OBJECTIVES
A. In the passage on Gospel Missions' standing, what requirement had Gospel Missions members not met when they were threatened with arrest?
B. Repeat word for word the part of the passage on Gospel Missions' standing starting at "We thus consider" and ending at "L.Ed.2d 351 (1992).".

PROVIDED PASSAGE
Gospel Missions' standing to challenge the professional fundraiser provisions in GMA I was not “actually litigated” in its ordinary sense. Gospel Missions did not challenge the professional fundraiser provisions in GMA I until it submitted its supplemental trial brief and, even then, neither party raised the standing question. Since the standing issue was not framed in the pleadings or contested by the parties in GMA I, issue preclusion normally would not bar the district court's standing decision. See 18 James Wm. Moore et al., Moore's Federal Practice §§ 132.03[b]-[c] (3d ed. 2001)(Moore's), Wright & Miller § 4419. However, this case is different because the district court necessarily had to resolve the issue to form the basis of its decision. The district court must necessarily have decided whether Gospel Missions had standing to challenge the ordinance's professional fundraiser provisions, because if Gospel Missions had not had standing, then the district court would have lacked jurisdiction to issue the injunction prohibiting enforcement of the professional fundraiser provisions it found unconstitutional. This case is not unlike Weems, in which we struggled with a similar issue. There, a prior forfeiture proceeding may have resulted in the litigation of the issue of whether there was a lack of knowledge of a marijuana growing operation. Two forfeiture statutes were involved and only one would have resulted in preclusion. Because the district court reached both statutory sections, we held the issue of knowledge precluded, although the actual section relied on for forfeiture did not have a knowledge requirement. Weems, 49 F.3d at 532. We believe Weems controls. Thus, we conclude that we are bound by the district court's conclusion or, more properly, its unidentified position, that Gospel Missions had standing to challenge the professional fundraiser provisions in GMA I. But this standing is limited, as far as issue preclusion is concerned, to the Ordinance. Thus, the issue of standing is precluded only to the extent that the professional fundraiser provisions in the Amended Ordinance are the subject of the GMA I injunction. Issue preclusion does not prevent us from determining whether Gospel Missions has standing to challenge those portions of the professional fundraiser provisions in the Amended Ordinance that do not run afoul of the GMA I injunction.
We thus consider whether Gospel Missions has standing to challenge the professional fundraiser provisions of the Amended Ordinance to the extent those provisions are not contrary to the GMA I injunction. To have standing, Gospel Missions must show that it has suffered an “injury-in-fact,” that its injury is “traceable” to the City's actions, and that its injury will likely be “redressed” by this action. Lujan v. Defenders of Wildlife, 504 U.S. 555, 560-61, 112 S.Ct. 2130, 119 L.Ed.2d 351 (1992).
Gospel Missions first argues that it has standing to challenge the professional fundraiser provisions because its members were deprived of the ability to solicit funds for approximately two months. While this may constitute an injury, it is not traceable to the professional fundraiser provisions of the Amended Ordinance. Gospel Missions members were threatened with arrest and therefore unable to solicit because they did not have an Information Card as required by the Amended Ordinance. Because the Information Card requirement is part of the general provisions of the Amended Ordinance rather than its professional fundraiser provisions, the injury Gospel Missions alleges is not traceable to the professional fundraiser provisions. Gospel Missions cannot base its standing to challenge those provisions on its members' inability to solicit funds for the two month period.

(Recorded data)
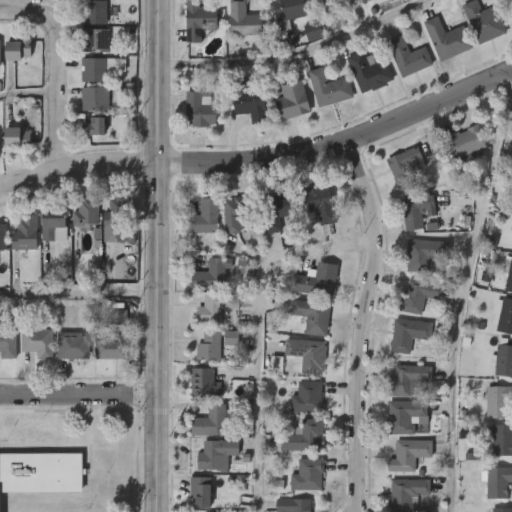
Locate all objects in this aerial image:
building: (322, 2)
building: (325, 2)
building: (95, 12)
building: (94, 13)
building: (288, 13)
building: (289, 13)
building: (244, 20)
building: (199, 21)
building: (200, 21)
building: (244, 21)
building: (485, 22)
building: (484, 23)
building: (315, 33)
building: (447, 40)
building: (448, 40)
building: (95, 41)
building: (96, 41)
building: (0, 51)
building: (18, 51)
building: (19, 51)
building: (0, 52)
road: (297, 52)
building: (408, 57)
building: (409, 58)
road: (58, 70)
building: (93, 70)
building: (94, 71)
building: (369, 73)
building: (370, 73)
building: (329, 89)
building: (329, 89)
road: (29, 95)
building: (95, 100)
building: (96, 100)
building: (292, 101)
building: (293, 102)
building: (250, 104)
building: (250, 105)
building: (199, 111)
building: (200, 111)
building: (91, 126)
building: (95, 127)
building: (17, 138)
building: (18, 139)
building: (465, 143)
building: (467, 143)
road: (260, 166)
building: (405, 167)
building: (406, 167)
building: (319, 203)
building: (319, 204)
building: (276, 210)
building: (418, 211)
building: (86, 212)
building: (276, 212)
building: (417, 212)
building: (84, 213)
building: (240, 213)
building: (239, 215)
building: (205, 218)
building: (205, 219)
building: (117, 220)
building: (118, 220)
building: (52, 223)
building: (53, 225)
building: (26, 234)
building: (26, 234)
building: (60, 235)
building: (2, 237)
building: (3, 237)
building: (492, 243)
building: (423, 254)
building: (425, 254)
road: (158, 256)
building: (212, 275)
building: (213, 275)
building: (509, 275)
building: (508, 279)
building: (316, 280)
building: (316, 281)
building: (418, 296)
building: (419, 296)
road: (79, 299)
road: (462, 299)
building: (216, 308)
building: (211, 309)
building: (313, 315)
building: (505, 315)
building: (504, 316)
building: (119, 317)
building: (313, 317)
road: (369, 325)
road: (257, 326)
building: (410, 334)
building: (408, 335)
building: (231, 338)
building: (114, 340)
building: (36, 342)
building: (38, 343)
building: (8, 344)
building: (8, 345)
building: (73, 345)
building: (210, 346)
building: (73, 347)
building: (210, 347)
building: (110, 350)
building: (307, 355)
building: (308, 355)
building: (503, 360)
building: (502, 361)
building: (410, 379)
building: (409, 380)
building: (205, 383)
building: (204, 384)
building: (309, 397)
building: (308, 398)
building: (499, 401)
road: (78, 402)
building: (498, 402)
building: (406, 416)
building: (406, 417)
building: (212, 421)
building: (210, 422)
building: (305, 436)
building: (304, 437)
building: (501, 439)
building: (501, 440)
building: (217, 454)
building: (410, 454)
building: (409, 455)
building: (216, 456)
building: (41, 472)
building: (41, 474)
building: (309, 475)
building: (308, 476)
building: (497, 482)
building: (499, 482)
building: (201, 492)
building: (200, 493)
building: (405, 494)
building: (406, 494)
building: (292, 505)
building: (294, 505)
building: (501, 510)
building: (502, 510)
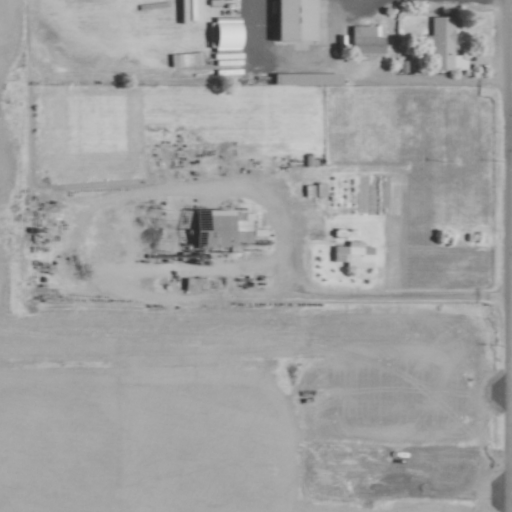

THE RESULTS
A. They did not have an Information Card, as required by the Amended Ordinance.

B.
We thus consider whether Gospel Missions has standing to challenge the professional fundraiser provisions of the Amended Ordinance to the extent those provisions are not contrary to the GMA I injunction. To have standing, Gospel Missions must show that it has suffered an “injury-in-fact,” that its injury is “traceable” to the City's actions, and that its injury will likely be “redressed” by this action. Lujan v. Defenders of Wildlife, 504 U.S. 555, 560-61, 112 S.Ct. 2130, 119 L.Ed.2d 351 (1992).